地域によって差はありますが、30~40万円以上の売り上げを常にキープしている個人事業主も多くいます。
介護タクシー事業の現状と将来性
ニーズは高い
高齢者が多い地域では数日前からでも予約が取れないということも多くなっています。特に病院に移動するために使用することが多い平日の午前中などは常に予約が集中しています。
まだまだ介護タクシーは数が多いわけではありませんので、供給が需要に追い付いていない状況です。
事業の安定性・将来性
高齢化が進む日本ではこの仕事は当分安定して需要があります。また、数が非常に多い団塊の世代と呼ばれる世代(昭和22~24年生まれ)の人たちは2019年の時点で70代前半です。
10年後にはこういった人たちが80歳を超えてくるためにさらに需要が高まってくると予想されています。
人とのつながりが大切
人と人のつながりが強いのが介護です。利用者と運転手、病院や介護施設と運転手のつながりで成りなっています。それだけ丁寧な仕事が求められるということになります。

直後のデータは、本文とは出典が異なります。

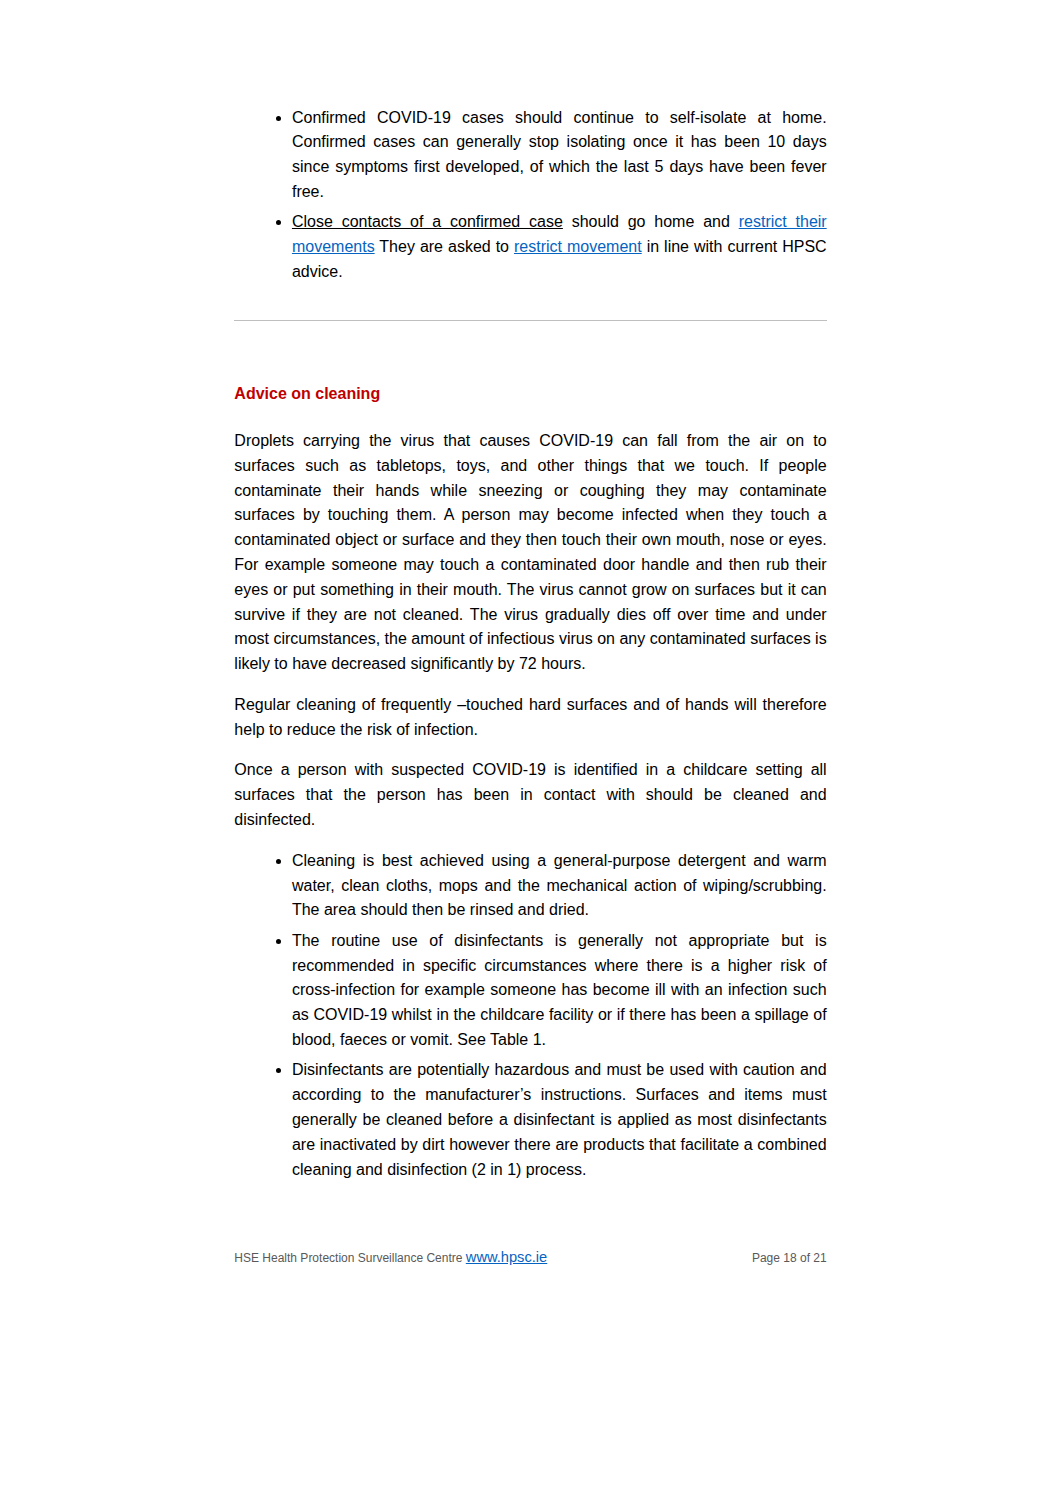Confirmed COVID-19 cases should continue to self-isolate at home. Confirmed cases can generally stop isolating once it has been 10 days since symptoms first developed, of which the last 5 days have been fever free.
Close contacts of a confirmed case should go home and restrict their movements They are asked to restrict movement in line with current HPSC advice.
Advice on cleaning
Droplets carrying the virus that causes COVID-19 can fall from the air on to surfaces such as tabletops, toys, and other things that we touch. If people contaminate their hands while sneezing or coughing they may contaminate surfaces by touching them. A person may become infected when they touch a contaminated object or surface and they then touch their own mouth, nose or eyes. For example someone may touch a contaminated door handle and then rub their eyes or put something in their mouth. The virus cannot grow on surfaces but it can survive if they are not cleaned. The virus gradually dies off over time and under most circumstances, the amount of infectious virus on any contaminated surfaces is likely to have decreased significantly by 72 hours.
Regular cleaning of frequently –touched hard surfaces and of hands will therefore help to reduce the risk of infection.
Once a person with suspected COVID-19 is identified in a childcare setting all surfaces that the person has been in contact with should be cleaned and disinfected.
Cleaning is best achieved using a general-purpose detergent and warm water, clean cloths, mops and the mechanical action of wiping/scrubbing. The area should then be rinsed and dried.
The routine use of disinfectants is generally not appropriate but is recommended in specific circumstances where there is a higher risk of cross-infection for example someone has become ill with an infection such as COVID-19 whilst in the childcare facility or if there has been a spillage of blood, faeces or vomit. See Table 1.
Disinfectants are potentially hazardous and must be used with caution and according to the manufacturer’s instructions. Surfaces and items must generally be cleaned before a disinfectant is applied as most disinfectants are inactivated by dirt however there are products that facilitate a combined cleaning and disinfection (2 in 1) process.
HSE Health Protection Surveillance Centre www.hpsc.ie
Page 18 of 21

そういった仕事を心掛けていれば口コミで良い噂が広がり、仕事も増えていくことになるでしょう。
まとめ
介護タクシーは高齢化が進む日本ではさらに需要が増えていくとされている仕事です。
仕事をするにはいくつかの資格が必要になりますが、会社に入社後でも取得できる場合がありますので興味がある人はぜひトライしてみましょう。